(Saved entries)
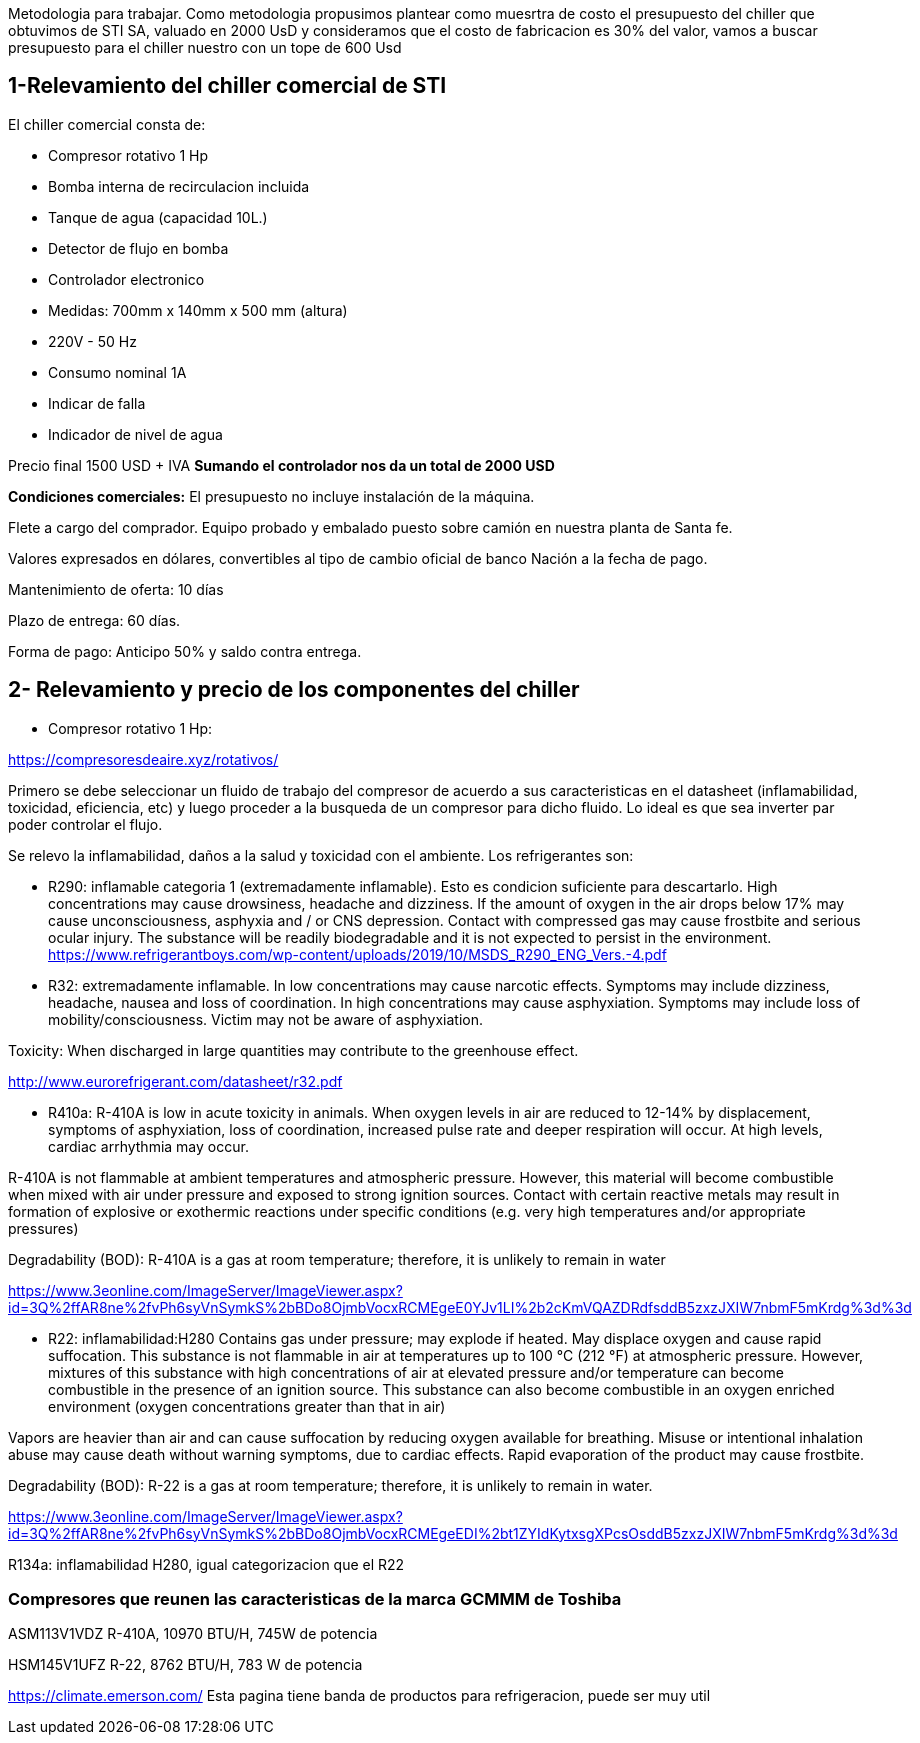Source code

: 
Metodologia para trabajar. Como metodologia propusimos plantear como muesrtra de costo el presupuesto del chiller que obtuvimos de STI SA, valuado en 2000 UsD y consideramos que el costo de fabricacion es 30% del valor, vamos a buscar presupuesto para el chiller nuestro con un tope de 600 Usd

== 1-Relevamiento del chiller comercial de STI

El chiller comercial consta de:

* Compresor rotativo 1 Hp
* Bomba interna de recirculacion incluida
* Tanque de agua (capacidad 10L.)
* Detector de flujo en bomba
* Controlador electronico
* Medidas: 700mm x 140mm x 500 mm (altura)
* 220V - 50 Hz 
* Consumo nominal 1A
* Indicar de falla
* Indicador de nivel de agua

Precio final 1500 USD + IVA *Sumando el controlador nos da un total de 2000 USD*

*Condiciones comerciales:*
El presupuesto no incluye instalación de la máquina.

Flete a cargo del comprador. 
Equipo probado y embalado puesto sobre camión en nuestra planta de Santa fe.

Valores expresados en dólares, convertibles al tipo de cambio oficial de banco Nación a la fecha de pago.

Mantenimiento de oferta: 10 días

Plazo de entrega: 60 días.

Forma de pago: Anticipo 50% y saldo contra entrega.


== 2- Relevamiento y precio de los componentes del chiller

* Compresor rotativo 1 Hp: 

https://compresoresdeaire.xyz/rotativos/

Primero se debe seleccionar un fluido de trabajo del compresor de acuerdo a sus caracteristicas en el datasheet (inflamabilidad, toxicidad, eficiencia, etc) y luego proceder a la busqueda de un compresor para dicho fluido. Lo ideal es que sea inverter par poder controlar el flujo.

Se relevo la inflamabilidad, daños a la salud y toxicidad con el ambiente. Los refrigerantes son:


* R290: inflamable categoria 1 (extremadamente inflamable). Esto es condicion suficiente para descartarlo.
High concentrations may cause drowsiness, headache and dizziness. If the amount of oxygen in the air drops below 17% may cause
unconsciousness, asphyxia and / or CNS depression. Contact with compressed gas may cause frostbite and serious ocular injury.
The substance will be readily biodegradable and it is not expected to persist in the environment. 
https://www.refrigerantboys.com/wp-content/uploads/2019/10/MSDS_R290_ENG_Vers.-4.pdf 



* R32: extremadamente inflamable.
In low concentrations may cause narcotic effects. Symptoms may include dizziness, headache, nausea and loss of coordination. In high concentrations may cause asphyxiation. Symptoms may include loss of mobility/consciousness. Victim may not be aware of asphyxiation. 

Toxicity: When discharged in large quantities may contribute to the
greenhouse effect. 

http://www.eurorefrigerant.com/datasheet/r32.pdf



* R410a: R-410A is low in acute toxicity in animals. When oxygen levels in air are reduced to 12-14% by displacement, symptoms of asphyxiation, loss of coordination, increased pulse rate and deeper respiration will occur. At high levels, cardiac arrhythmia may occur.

R-410A is not flammable at ambient temperatures and atmospheric pressure. However, this material will become
combustible when mixed with air under pressure and exposed to strong ignition sources.
Contact with certain reactive metals may result in formation of explosive or exothermic reactions under specific
conditions (e.g. very high temperatures and/or appropriate pressures)

Degradability (BOD): R-410A is a gas at room temperature; therefore, it is unlikely to remain in water

https://www.3eonline.com/ImageServer/ImageViewer.aspx?id=3Q%2ffAR8ne%2fvPh6syVnSymkS%2bBDo8OjmbVocxRCMEgeE0YJv1LI%2b2cKmVQAZDRdfsddB5zxzJXIW7nbmF5mKrdg%3d%3d


* R22: inflamabilidad:H280 Contains gas under pressure; may explode if heated. May displace oxygen and cause rapid suffocation. This substance is not flammable in air at temperatures up to
100 °C (212 °F) at atmospheric pressure. However, mixtures
of this substance with high concentrations of air at elevated
pressure and/or temperature can become combustible in the
presence of an ignition source. This substance can also become combustible in an oxygen enriched environment (oxygen concentrations greater than that in air)

Vapors are heavier than air and can cause suffocation by reducing oxygen available for breathing.
Misuse or intentional inhalation abuse may cause death without warning symptoms, due to cardiac effects. Rapid evaporation of the product may cause frostbite.

Degradability (BOD): R-22 is a gas at room temperature; therefore, it is unlikely to remain in water.

https://www.3eonline.com/ImageServer/ImageViewer.aspx?id=3Q%2ffAR8ne%2fvPh6syVnSymkS%2bBDo8OjmbVocxRCMEgeEDI%2bt1ZYIdKytxsgXPcsOsddB5zxzJXIW7nbmF5mKrdg%3d%3d


R134a: inflamabilidad H280, igual categorizacion que el R22



=== Compresores que reunen las caracteristicas de la marca GCMMM de Toshiba


ASM113V1VDZ R-410A, 10970 BTU/H, 745W de potencia

HSM145V1UFZ R-22, 8762 BTU/H, 783 W de potencia 


https://climate.emerson.com/ Esta pagina tiene banda de productos para refrigeracion, puede ser muy util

# Written task
The entries above hold a line with "greenhouse effect." and a later line with "conditions (e.g. very". Write out exactly those lines and all lines between, nothing more.

# Exercise result
greenhouse effect. 

http://www.eurorefrigerant.com/datasheet/r32.pdf



* R410a: R-410A is low in acute toxicity in animals. When oxygen levels in air are reduced to 12-14% by displacement, symptoms of asphyxiation, loss of coordination, increased pulse rate and deeper respiration will occur. At high levels, cardiac arrhythmia may occur.

R-410A is not flammable at ambient temperatures and atmospheric pressure. However, this material will become
combustible when mixed with air under pressure and exposed to strong ignition sources.
Contact with certain reactive metals may result in formation of explosive or exothermic reactions under specific
conditions (e.g. very high temperatures and/or appropriate pressures)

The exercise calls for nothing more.